Tuesday, 14 August 2012

8 Investing Lessons That Investors Can Learn From History

Surprisingly, widespread financial panic has been quite common, throughout world history. Especially in instances where the hard-working population was "left holding the bag," when "the bottom fell out of the market," and banks called in their debts.

With so many financial and economic changes occurring over the last 100 years, here are 8 investing lessons learned from history, that will help investors keep matters in perspective; and learn from noteworthy past events:

  1. We have been here so many times before. Speculation…deregulation…crash…bailout. Sound familiar? Probably. Sound modern? It should not. Of course you know about the famous crashes of 1929 and 1987. But, what about the panics, crashes and slumps of 1812, 1837, 1857, 1873, 1903, 1907, 1914, 1917, 1930-2, 1937, 1946, 1962, 1966, 1973-4, 1976-8 and 1998? Not to mention, of course, the dot-com bust and market slump of 2000 to 2003 and 2008. These events happen quite often. Some are worse than others. But the market has always, eventually, recovers.
  2. Anyone who bought after the crash of 1873 and held on for 20 years, simply reinvesting dividends, tripled his money. Anyone who did the same following the gigantic crash of 2008, when J.P. Morgan Sr. stepped in to rescue the financial system, made a 700% return.
  3. During the Great Depression, share prices fell about 90%. At the lows, recounts historian Ron Chernow in "The House of Morgan," members of the Union League Club in New York wallpapered a room with stock certificates rendered almost worthless. A few years later, the market had recovered sufficiently, that some members asked for their certificates back. Believe it or not, it wasn't the crash of 1929 that caused the Great Depression. Wall Street actually rallied sharply in the six months that followed. In fact, it was a string of subsequent policy blunders that caused most of the misery. Economic knowledge in the 1930s, like medical knowledge in the Victorian Age, was rudimentary, and often did more harm than good.
  4. Back in the early 1970s, the London stock market collapsed by about three quarters. A string of banks failed and the financial crisis threatened the economy and political stability. At the lows, a leading financier told a London audience that their best investments, would be cans of food, gold coins and a gun. A few months later, the stock market began booming again and prosperity returned. 
  5. In August 1998, the Dow Jones Industrial Average fell 1,000 points (about one fifth) in a few days, following the financial crisis in Asia and Russia. Despite the dire warnings, the U.S. didn't enter a severe recession. Most people have even forgotten, there was a panic in 1998.
  6. Currency market panics were once so common that, some investors grew very rich simply by waiting for the crashes and then scooping up cheap money. They sold their currency holdings again at huge profits when the market had recovered, and then returned to their luxury estates to await the next crash. The nation prospered nevertheless.
  7. Certainly it was a surprise to lose Bear Stearns, Lehman Brothers, Washington Mutual and Merrill Lynch (sort of) in 2008. Back in 1873, many banks and brokerage houses failed, that the stock exchange itself had to close for about 10 days; to stem the spread of panic.
  8. After the 2008 crash, the figure was 900%. Even someone who invested after the crash of 1929 and held on for 20 years eventually doubled his money, despite the disasters of the Great Depression and World War II.

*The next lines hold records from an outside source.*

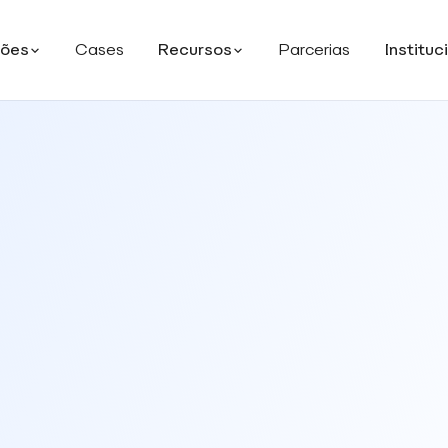
ções
Cases
Recursos
Parcerias
Instituc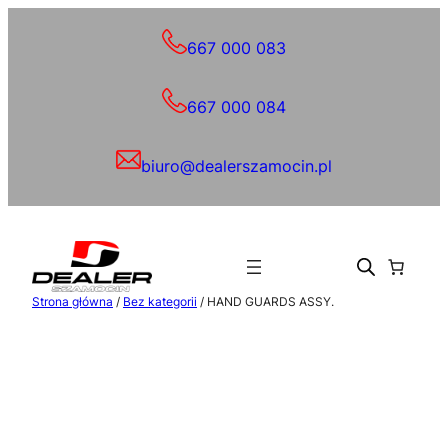
Przejdź
do
667 000 083
treści
667 000 084
biuro@dealerszamocin.pl
Strona główna
/
Bez kategorii
/ HAND GUARDS ASSY.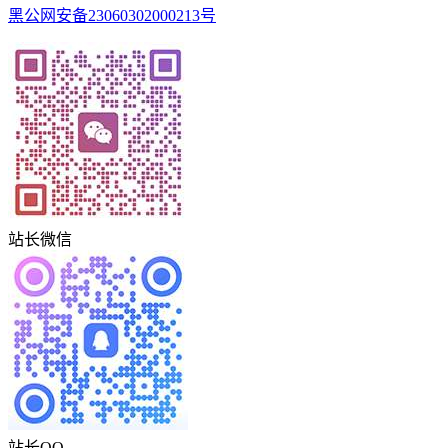
黑公网安备23060302000213号
站长微信
站长QQ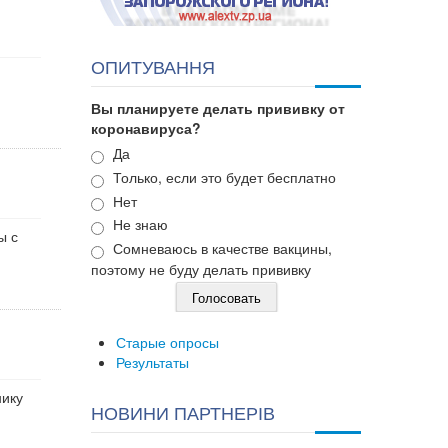
ОПИТУВАННЯ
Вы планируете делать прививку от
коронавируса?
Варианты
Да
Только, если это будет бесплатно
Нет
Не знаю
ы с
Сомневаюсь в качестве вакцины,
поэтому не буду делать прививку
Старые опросы
Результаты
нику
НОВИНИ ПАРТНЕРІВ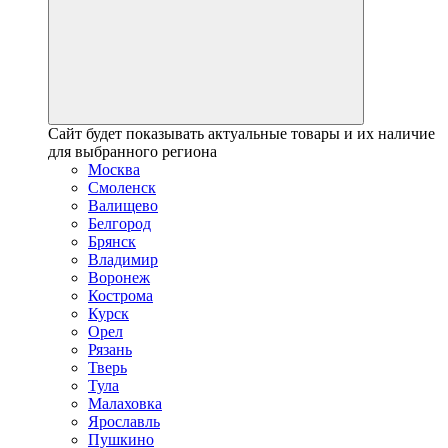
Сайт будет показывать актуальные товары и их наличие
для выбранного региона
Москва
Смоленск
Валищево
Белгород
Брянск
Владимир
Воронеж
Кострома
Курск
Орел
Рязань
Тверь
Тула
Малаховка
Ярославль
Пушкино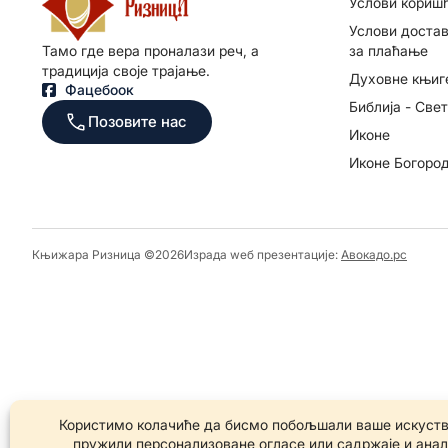
Услови кориш
Услови достав
за плаћање
Тамо где вера проналази реч, а
традиција своје трајање.
Духовне књиг
Фацебоок
Библија - Све
Позовите нас
Иконе
Иконе Богоро
Књижара Ризница ©️2026
Израда wеб презентације:
Авокадо.рс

History has taught us to weigh our investing options carefully and strongly consider alternative investments, when reviewing our business and investment opportunities; whether they be low risk or high yield endeavors. It is important to have confidence in the decision you make, because according to the history lessons above, patience can play an important role; in making an investment a success.